Daytime naps will gradually become a little longer and less frequent by six months. By then, most babies enjoy about 11 hours of sleep at night, with the odd brief waking, and two daytime naps of about one hour 30 minutes each.

By 12 months your baby may sleep for between 12 hours and 14 hours over the course of 24 hours, including two daytime naps. By about 18 months, naps will reduce to one a day.

Managing your baby's naps is key to developing good sleeping habits. If your baby has a nap late in the day it can interfere with her following night's sleep. Most of us have a less alert time in the early afternoon, and this time is ideal for babies to have their daytime sleep.

4. What are my baby's natural sleep rhythms?
Most babies are physically capable of sleeping through the night from six months, but this doesn't mean that they do!

Sleep-wake cycles are the same for babies and adults. The daily rhythm of feeding, body temperature and hormone release all affect your baby's natural biological cycle (circadian rhythm). Your baby falls asleep as her level of adrenal hormones and body temperature drop, and wakes as they rise again.

It's actually quite difficult to fall asleep when body temperature and hormone levels are high, and equally difficult to wake up if they are low.
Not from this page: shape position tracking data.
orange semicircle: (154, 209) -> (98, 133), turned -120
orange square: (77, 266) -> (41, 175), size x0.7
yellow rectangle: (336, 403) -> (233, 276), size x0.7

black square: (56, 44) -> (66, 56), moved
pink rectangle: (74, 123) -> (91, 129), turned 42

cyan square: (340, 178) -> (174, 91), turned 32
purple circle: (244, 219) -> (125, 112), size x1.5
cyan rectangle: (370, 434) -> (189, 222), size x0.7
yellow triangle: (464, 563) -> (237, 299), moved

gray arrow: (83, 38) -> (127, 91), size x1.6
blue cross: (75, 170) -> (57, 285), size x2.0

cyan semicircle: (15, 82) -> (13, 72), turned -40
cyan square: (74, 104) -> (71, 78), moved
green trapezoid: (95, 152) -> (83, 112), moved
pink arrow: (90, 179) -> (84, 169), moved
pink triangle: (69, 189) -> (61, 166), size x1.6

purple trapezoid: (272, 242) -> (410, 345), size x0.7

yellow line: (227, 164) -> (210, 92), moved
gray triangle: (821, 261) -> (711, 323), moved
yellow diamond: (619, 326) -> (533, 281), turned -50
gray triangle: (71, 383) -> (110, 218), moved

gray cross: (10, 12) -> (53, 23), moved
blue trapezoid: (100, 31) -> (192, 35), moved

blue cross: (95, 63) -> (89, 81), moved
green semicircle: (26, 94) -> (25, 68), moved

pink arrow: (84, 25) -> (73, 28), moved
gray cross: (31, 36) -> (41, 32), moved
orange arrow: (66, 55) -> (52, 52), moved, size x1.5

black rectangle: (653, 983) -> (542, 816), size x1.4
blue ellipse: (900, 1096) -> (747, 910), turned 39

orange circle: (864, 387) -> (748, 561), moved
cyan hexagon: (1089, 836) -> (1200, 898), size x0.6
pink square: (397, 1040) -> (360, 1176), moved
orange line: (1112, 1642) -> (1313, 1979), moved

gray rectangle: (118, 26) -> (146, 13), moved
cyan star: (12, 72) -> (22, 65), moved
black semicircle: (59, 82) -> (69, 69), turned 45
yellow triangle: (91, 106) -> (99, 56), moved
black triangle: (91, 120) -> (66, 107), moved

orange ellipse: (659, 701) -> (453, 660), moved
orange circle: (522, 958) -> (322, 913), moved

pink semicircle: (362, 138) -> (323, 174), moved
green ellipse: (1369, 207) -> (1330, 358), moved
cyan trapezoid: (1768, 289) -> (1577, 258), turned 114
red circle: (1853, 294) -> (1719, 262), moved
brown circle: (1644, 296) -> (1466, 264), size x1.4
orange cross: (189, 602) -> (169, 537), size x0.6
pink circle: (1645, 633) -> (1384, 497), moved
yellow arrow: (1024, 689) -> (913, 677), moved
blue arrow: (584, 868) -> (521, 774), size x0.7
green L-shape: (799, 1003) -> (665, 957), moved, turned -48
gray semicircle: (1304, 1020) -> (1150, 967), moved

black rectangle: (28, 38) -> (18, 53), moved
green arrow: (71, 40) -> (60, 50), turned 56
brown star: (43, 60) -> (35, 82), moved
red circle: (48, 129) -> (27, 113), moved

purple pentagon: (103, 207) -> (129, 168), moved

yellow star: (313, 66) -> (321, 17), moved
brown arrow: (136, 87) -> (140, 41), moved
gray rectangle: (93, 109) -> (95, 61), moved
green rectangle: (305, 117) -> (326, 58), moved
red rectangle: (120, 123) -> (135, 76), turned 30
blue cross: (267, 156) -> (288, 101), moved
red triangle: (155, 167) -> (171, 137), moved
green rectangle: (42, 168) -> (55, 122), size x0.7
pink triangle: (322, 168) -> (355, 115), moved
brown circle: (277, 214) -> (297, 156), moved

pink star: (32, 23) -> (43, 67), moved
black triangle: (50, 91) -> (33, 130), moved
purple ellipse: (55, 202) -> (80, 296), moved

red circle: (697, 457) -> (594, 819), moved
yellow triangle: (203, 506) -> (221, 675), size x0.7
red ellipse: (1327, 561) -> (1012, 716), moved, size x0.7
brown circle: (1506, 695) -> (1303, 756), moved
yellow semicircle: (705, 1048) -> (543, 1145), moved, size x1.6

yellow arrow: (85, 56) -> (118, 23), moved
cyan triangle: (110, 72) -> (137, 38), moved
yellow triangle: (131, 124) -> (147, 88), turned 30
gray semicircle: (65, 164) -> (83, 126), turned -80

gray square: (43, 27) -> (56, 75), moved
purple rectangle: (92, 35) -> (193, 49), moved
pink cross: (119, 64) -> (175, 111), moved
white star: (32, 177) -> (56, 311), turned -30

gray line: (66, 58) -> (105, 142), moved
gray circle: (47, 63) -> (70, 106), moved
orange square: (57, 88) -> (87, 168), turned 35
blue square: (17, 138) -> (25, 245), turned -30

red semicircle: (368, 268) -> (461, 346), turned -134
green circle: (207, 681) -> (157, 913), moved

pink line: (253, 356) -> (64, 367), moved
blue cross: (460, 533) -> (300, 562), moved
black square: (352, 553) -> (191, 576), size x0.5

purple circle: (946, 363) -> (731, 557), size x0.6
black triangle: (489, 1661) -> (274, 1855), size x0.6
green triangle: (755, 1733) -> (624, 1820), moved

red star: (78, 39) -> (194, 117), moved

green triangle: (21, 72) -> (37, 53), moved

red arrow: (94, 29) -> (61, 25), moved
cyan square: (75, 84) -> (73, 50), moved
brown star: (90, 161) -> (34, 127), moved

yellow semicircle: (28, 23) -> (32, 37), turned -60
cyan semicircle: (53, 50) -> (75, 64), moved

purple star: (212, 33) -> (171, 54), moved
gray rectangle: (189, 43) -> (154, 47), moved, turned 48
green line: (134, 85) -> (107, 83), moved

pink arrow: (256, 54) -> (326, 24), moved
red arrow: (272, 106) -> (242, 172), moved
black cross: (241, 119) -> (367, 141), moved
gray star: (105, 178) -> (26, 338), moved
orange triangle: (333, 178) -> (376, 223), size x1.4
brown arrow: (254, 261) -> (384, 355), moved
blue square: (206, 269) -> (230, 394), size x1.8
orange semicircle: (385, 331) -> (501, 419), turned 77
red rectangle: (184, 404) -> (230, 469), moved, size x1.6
5. What about feeding and sleep?
Routines help to regulate feeding and sleep patterns. Babies over three months need to learn to shut down their digestive system at night and wake for their breakfast at roughly the same time each day. And if your baby expects to have a bottle to help her to nod off at night, she'll want one when she wakes in the night.

So begin to separate feeding and sleep at about three months. If you are breastfeeding, try to give your baby her last feed earlier in the evening, or at the start of her bedtime routine.

If your baby is used to breastfeeding or bottle-feeding to sleep in your arms, gently wake her before laying her down in her cot. Or when you see your baby starting to drift off during a feed, end the meal and finish the rest of the bedtime routine before laying her down. Or you could simply make your baby's last feed the start of her bedtime routine.

6. How can I get my baby to go to sleep on her own?
If you are always there when your baby drops off to sleep, she will start to associate you with going to sleep. So she'll want you each time she comes to the surface of her sleep in the night, which is about five times.

So give her a kiss goodnight and leave the room. If necessary just pop in and out with reassuring words and pats until she has finally fallen asleep.